= Jacob Snowman =

British doctor and mohel

Jacob Snowman (24 November 1871 – 28 February 1959) was a British doctor and mohel, notable for having reportedly circumcised King Charles III in December 1948, and possibly other members of the British nobility and royal family.

Snowman was the son of Abraham Snowman (1849–1918), a picture dealer. He was the older brother to both painter Isaac Snowman (1873–1947) and jeweller Emanuel Snowman (1886–1970), who married into the prominent Wartski family of jewellers and became the company chairman. Wartski has enjoyed generations of Royal patronage, supplying the Welsh gold wedding bands for Charles and Camilla Parker Bowles, as well as the bands worn by Prince William and Catherine Middleton.
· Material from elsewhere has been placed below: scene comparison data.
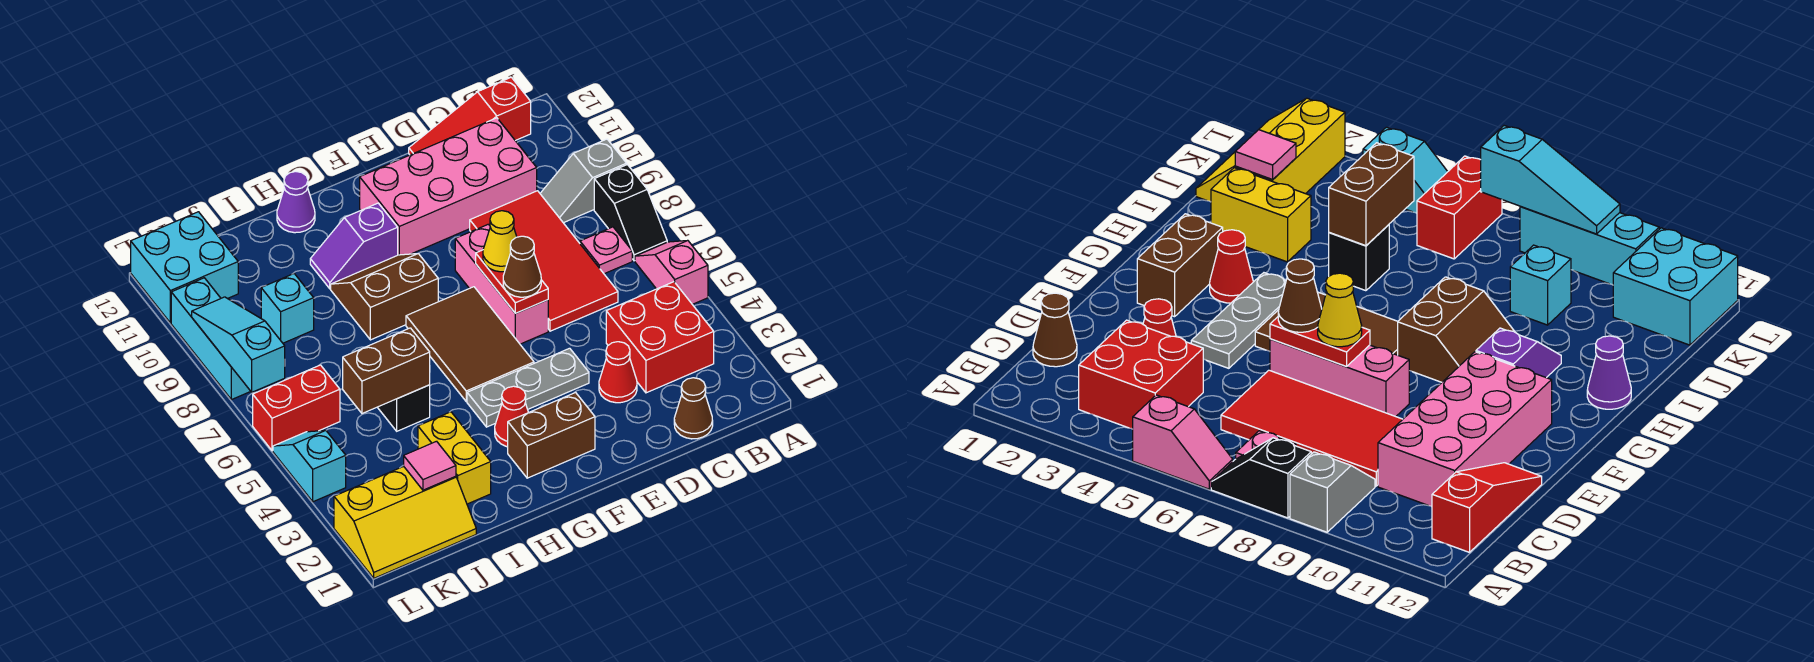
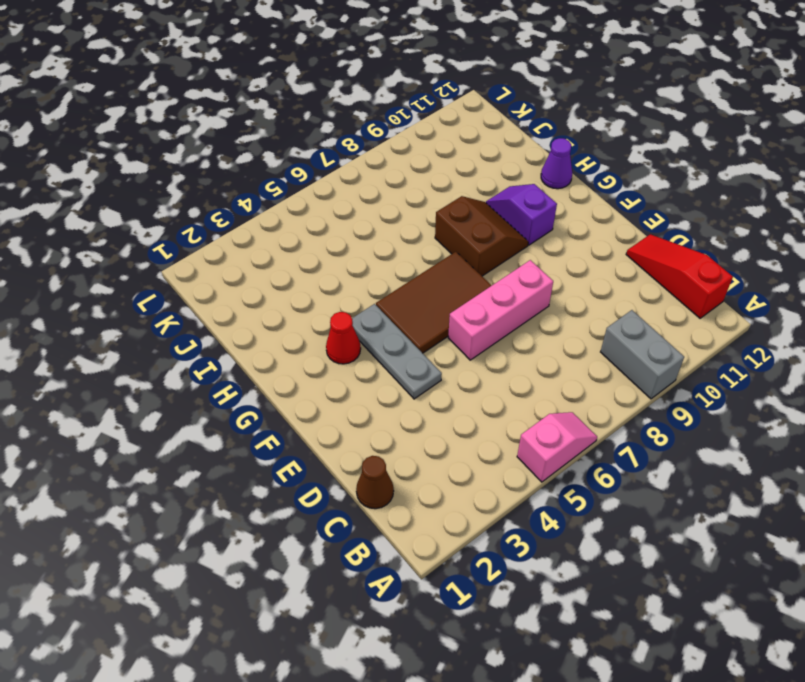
grey 1x2 brick [601,310,684,399] -> grey 1x2 slope [540,139,627,223]
none -> black 1x2 slope [594,165,667,261]
none -> red 2x2 brick [606,282,714,393]
none -> pink 1x1 plate [580,227,632,274]
none -> red 2x4 tile [470,191,618,331]

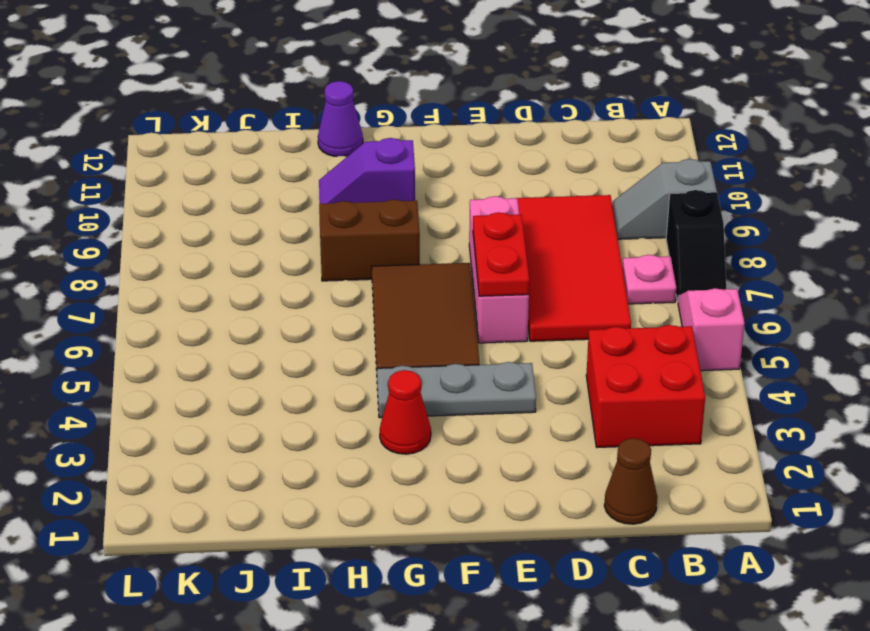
none -> red 1x3 slope [409,77,531,155]
none -> pink 2x4 brick [360,118,537,255]
none -> red 1x1 cone [599,342,637,403]
none -> brown 1x2 brick [508,393,595,478]

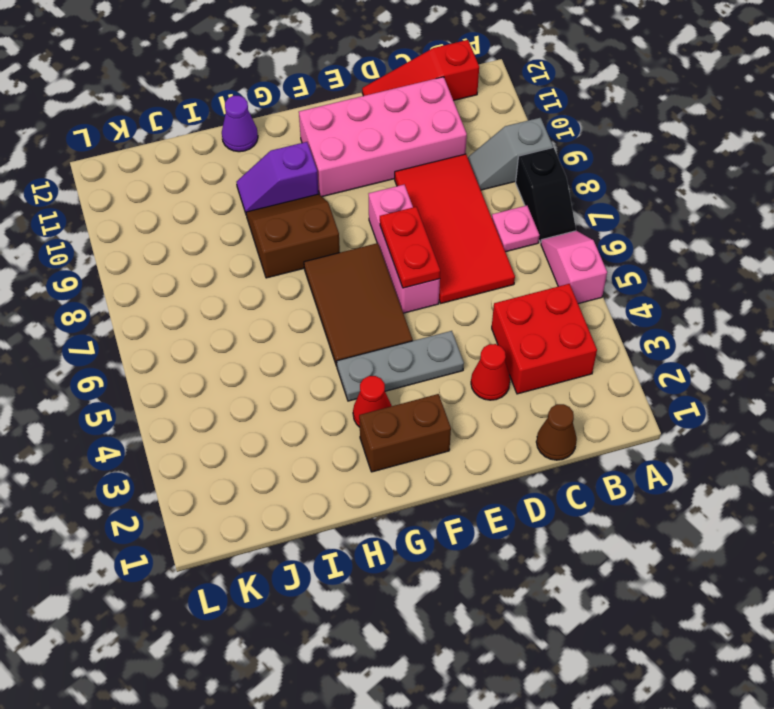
none -> yellow 1x2 brick [418,412,491,504]
none -> black 1x1 brick [377,385,430,431]
none -> yellow 2x3 slope [334,466,476,578]
none -> cyan 1x1 brick [261,274,314,343]

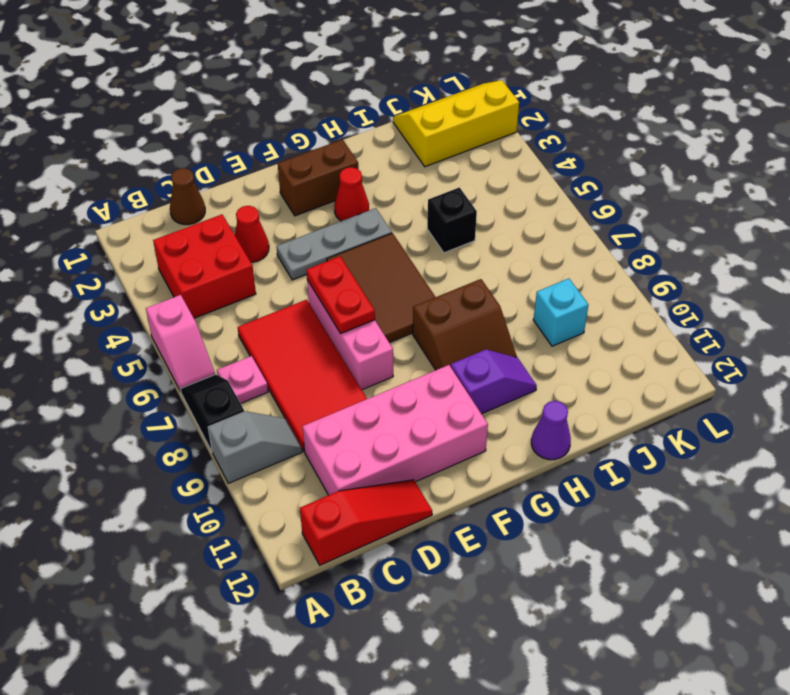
none -> yellow 1x2 brick [418,412,491,504]
none -> red 1x2 brick [253,365,340,451]
none -> cyan 2x2 brick [131,212,238,323]
none -> cyan 1x2 slope [273,430,346,502]

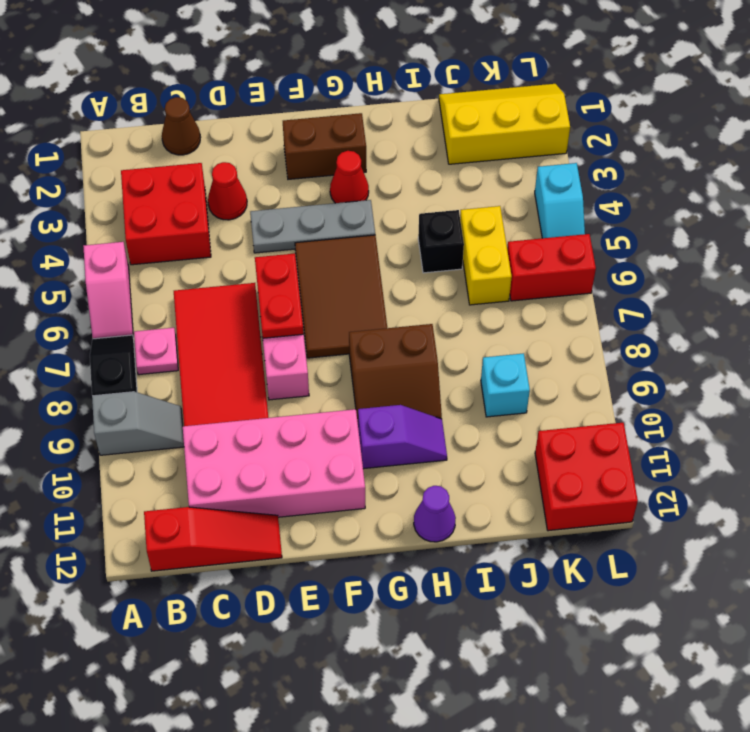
yellow 1x2 brick [460,206,512,305] -> yellow 1x2 brick moved to [418,412,491,504]
red 2x2 brick [535,423,638,531] -> cyan 2x2 brick [131,212,238,323]
none -> cyan 1x3 brick [171,278,251,400]
none -> brown 1x2 brick [343,328,430,413]
none -> pink 1x1 tile [404,441,456,490]
none -> cyan 1x3 slope [192,297,285,392]

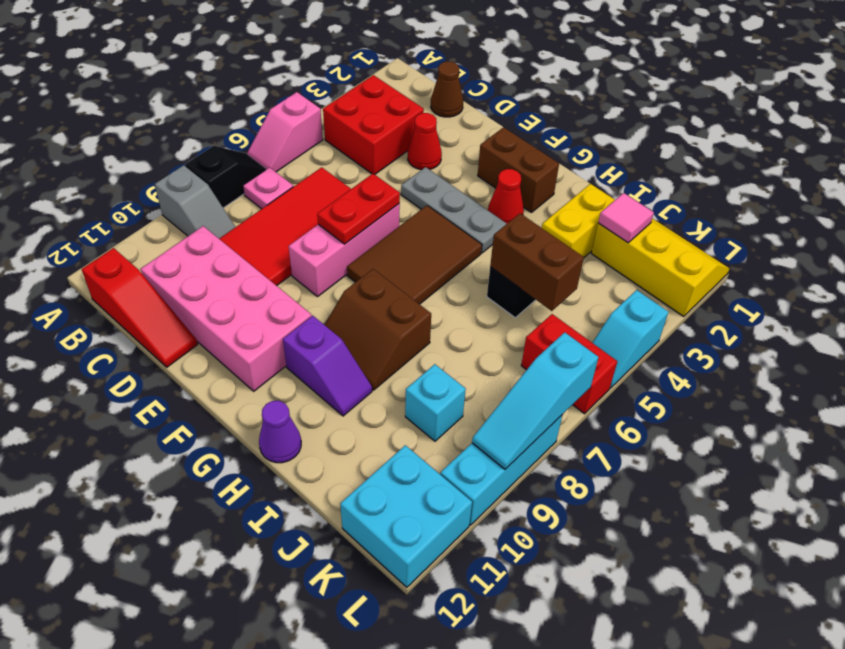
none -> brown 1x1 cone [503,236,541,297]
none -> yellow 1x1 cone [483,211,517,272]

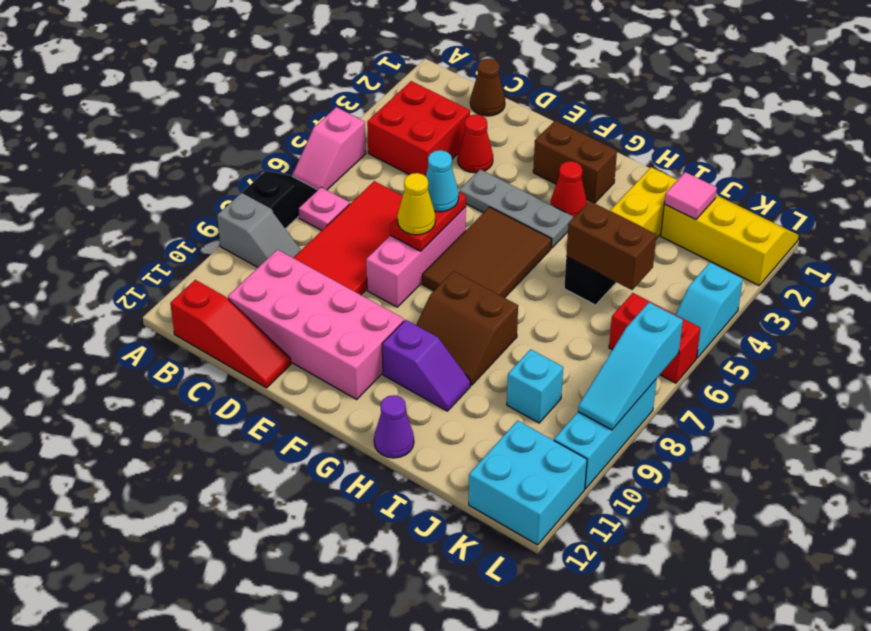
cyan 1x1 cone [426,150,459,212] -> brown 1x1 cone [503,236,541,297]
John Cozijn and Robert Darby, who is an historian of the British circumcision movement (though circumcision is now uncommon in the United Kingdom), have suggested that the British Royal Family invited Rabbi Snowman ("rabbi" is an honorific commonly afforded to mohels) to circumcise the infant Prince Charles at Buckingham Palace most likely because of his extensive experience with circumcision, and perhaps because non-Jewish family physicians were deemed less familiar or adept with the procedure (which was widely performed on British middle- and upper-class male infants from the 1890s through the 1940s). Darby and Cozijn have cast doubt on claims, arising in the 1990s and widely reported after the birth of Prince George in 2013, that a royal family "circumcision tradition" extends back to Queen Victoria's era, or even to George I in the early 18th century, grounded in secretive Davidic or British Israelist religious tradition.

Snowman wrote specialist articles and at least four books, including Jewish Law and Sanitary Science (1896), Clinical Surgical Diagnosis (Second English Edition, 1917), Lenzmann's Manual of Emergencies, Medical, Surgical and Obstetric: their Pathology, Diagnosis and Treatment (1919, based upon Emergencies in Medical Practice by Richard Lenzmann), a revised Manual of Emergencies, Medical, Surgical, and Obstetric (1926), A Short History of Talmudic Medicine (with thirteen editions between 1935 and 1974), and The Surgery of Ritual Circumcision (1904). The latter book was published in at least three distinct editions, the last appearing posthumously in 1962 under the co-authorship of his son Leonard Snowman (1900–1976).